-------- EXTRACTED INFORMATION --------

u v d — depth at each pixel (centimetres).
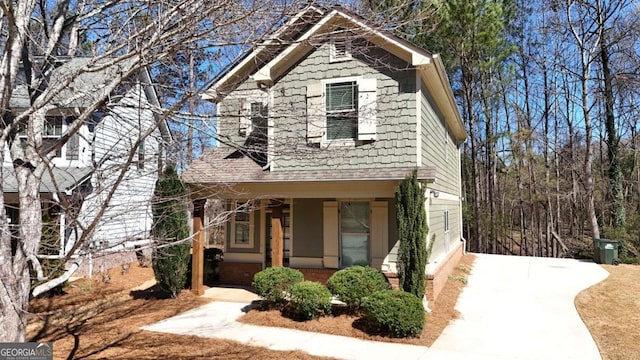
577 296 1082
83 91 476
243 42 440
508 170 2659
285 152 616
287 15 473
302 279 919
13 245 495
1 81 392
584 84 2047
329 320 830
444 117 1415
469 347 705
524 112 2711
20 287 389
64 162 1183
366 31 559
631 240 1847
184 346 695
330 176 945
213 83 496
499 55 2088
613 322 862
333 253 1148
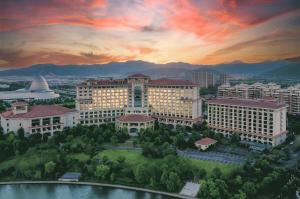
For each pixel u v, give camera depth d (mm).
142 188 175250
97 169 184875
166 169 178500
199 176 175000
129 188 176125
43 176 188125
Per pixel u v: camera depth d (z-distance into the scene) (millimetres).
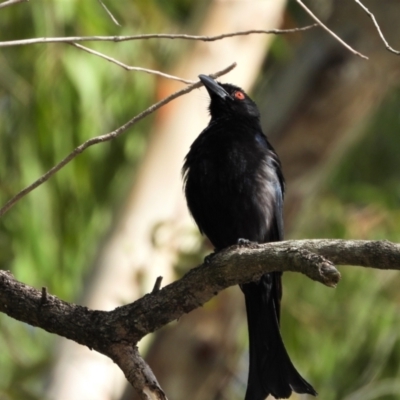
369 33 13008
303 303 13219
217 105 9320
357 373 13227
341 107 13094
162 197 12000
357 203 14961
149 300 6551
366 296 13398
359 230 13930
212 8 12508
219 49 12414
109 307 11562
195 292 6477
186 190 8703
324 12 14023
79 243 12547
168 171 12062
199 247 11445
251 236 8531
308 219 14289
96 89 12023
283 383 7652
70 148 12156
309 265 5543
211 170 8445
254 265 6148
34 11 11734
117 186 12891
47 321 6582
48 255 12234
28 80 11992
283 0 12828
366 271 13500
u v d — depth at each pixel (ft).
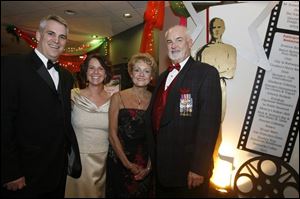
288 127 7.29
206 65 5.25
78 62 6.64
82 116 6.34
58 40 5.15
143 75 6.42
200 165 4.77
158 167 5.39
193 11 7.56
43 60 5.25
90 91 6.59
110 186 6.59
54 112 5.18
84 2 8.18
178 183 5.24
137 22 7.97
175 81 5.31
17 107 4.89
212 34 7.54
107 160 6.64
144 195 6.51
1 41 7.91
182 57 5.39
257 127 7.48
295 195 7.13
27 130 4.99
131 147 6.37
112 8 8.27
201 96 5.02
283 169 7.36
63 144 5.46
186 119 5.14
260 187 7.31
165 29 8.34
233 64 7.40
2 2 8.57
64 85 5.53
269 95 7.34
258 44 7.24
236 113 7.57
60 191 5.68
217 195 7.58
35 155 5.05
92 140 6.40
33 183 5.04
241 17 7.43
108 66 6.63
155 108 5.69
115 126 6.36
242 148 7.57
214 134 4.86
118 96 6.49
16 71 4.89
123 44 7.50
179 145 5.19
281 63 7.24
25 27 7.84
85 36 7.38
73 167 5.79
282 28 7.18
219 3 7.63
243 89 7.49
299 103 7.20
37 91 4.99
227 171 7.46
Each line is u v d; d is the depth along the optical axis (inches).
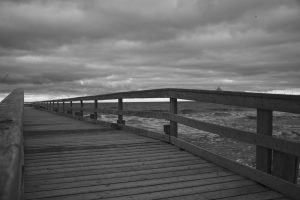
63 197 104.9
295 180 103.4
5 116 56.1
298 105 96.1
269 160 114.9
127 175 132.2
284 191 104.5
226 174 133.3
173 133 204.1
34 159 161.9
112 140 227.5
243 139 125.3
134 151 183.5
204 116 1327.5
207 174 133.4
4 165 27.2
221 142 408.8
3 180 23.6
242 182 121.6
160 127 678.5
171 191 111.7
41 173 134.7
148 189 113.9
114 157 167.2
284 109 102.1
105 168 143.7
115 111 323.0
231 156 300.7
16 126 46.5
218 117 1238.9
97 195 107.2
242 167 129.1
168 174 133.6
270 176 111.3
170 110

--------

**DIRECTIONS FOR THIS TASK**
Without the pictures, return the entries exactly as they appear.

**THE ANSWER**
u v d — depth at each pixel (centimetres).
577 296 1082
83 91 476
243 42 440
508 170 2659
285 152 616
287 15 473
302 279 919
13 245 495
1 81 392
584 84 2047
329 320 830
444 117 1415
469 347 705
524 112 2711
20 287 389
64 162 1183
366 31 559
631 240 1847
184 346 695
330 176 945
213 83 496
499 55 2088
613 322 862
333 253 1148
For each pixel u v, give camera depth d (mm).
142 188 175250
97 169 184875
166 169 178500
199 176 175000
129 188 176125
43 176 188125
Per pixel u v: camera depth d (z-distance into the scene) (millimetres).
369 33 13008
303 303 13219
217 105 9320
357 373 13227
341 107 13094
162 197 12000
357 203 14961
149 300 6551
366 296 13398
359 230 13930
212 8 12508
219 49 12414
109 307 11562
195 292 6477
186 190 8703
324 12 14023
79 243 12547
168 171 12062
199 247 11445
251 236 8531
308 219 14289
96 89 12023
283 383 7652
70 148 12156
309 265 5543
211 170 8445
254 265 6148
34 11 11734
117 186 12891
47 321 6582
48 255 12234
28 80 11992
283 0 12828
366 271 13500
u v d — depth at each pixel (ft).
288 127 7.29
206 65 5.25
78 62 6.64
82 116 6.34
58 40 5.15
143 75 6.42
200 165 4.77
158 167 5.39
193 11 7.56
43 60 5.25
90 91 6.59
110 186 6.59
54 112 5.18
84 2 8.18
178 183 5.24
137 22 7.97
175 81 5.31
17 107 4.89
212 34 7.54
107 160 6.64
144 195 6.51
1 41 7.91
182 57 5.39
257 127 7.48
295 195 7.13
27 130 4.99
131 147 6.37
112 8 8.27
201 96 5.02
283 169 7.36
63 144 5.46
186 119 5.14
260 187 7.31
165 29 8.34
233 64 7.40
2 2 8.57
64 85 5.53
269 95 7.34
258 44 7.24
236 113 7.57
60 191 5.68
217 195 7.58
35 155 5.05
92 140 6.40
33 183 5.04
241 17 7.43
108 66 6.63
155 108 5.69
115 126 6.36
242 148 7.57
214 134 4.86
118 96 6.49
16 71 4.89
123 44 7.50
179 145 5.19
281 63 7.24
25 27 7.84
85 36 7.38
73 167 5.79
282 28 7.18
219 3 7.63
243 89 7.49
299 103 7.20
37 91 4.99
227 171 7.46
Each line is u v d; d is the depth along the optical axis (inches).
63 197 104.9
295 180 103.4
5 116 56.1
298 105 96.1
269 160 114.9
127 175 132.2
284 191 104.5
226 174 133.3
173 133 204.1
34 159 161.9
112 140 227.5
243 139 125.3
134 151 183.5
204 116 1327.5
207 174 133.4
4 165 27.2
221 142 408.8
3 180 23.6
242 182 121.6
160 127 678.5
171 191 111.7
41 173 134.7
148 189 113.9
114 157 167.2
284 109 102.1
105 168 143.7
115 111 323.0
231 156 300.7
16 126 46.5
218 117 1238.9
97 195 107.2
242 167 129.1
168 174 133.6
270 176 111.3
170 110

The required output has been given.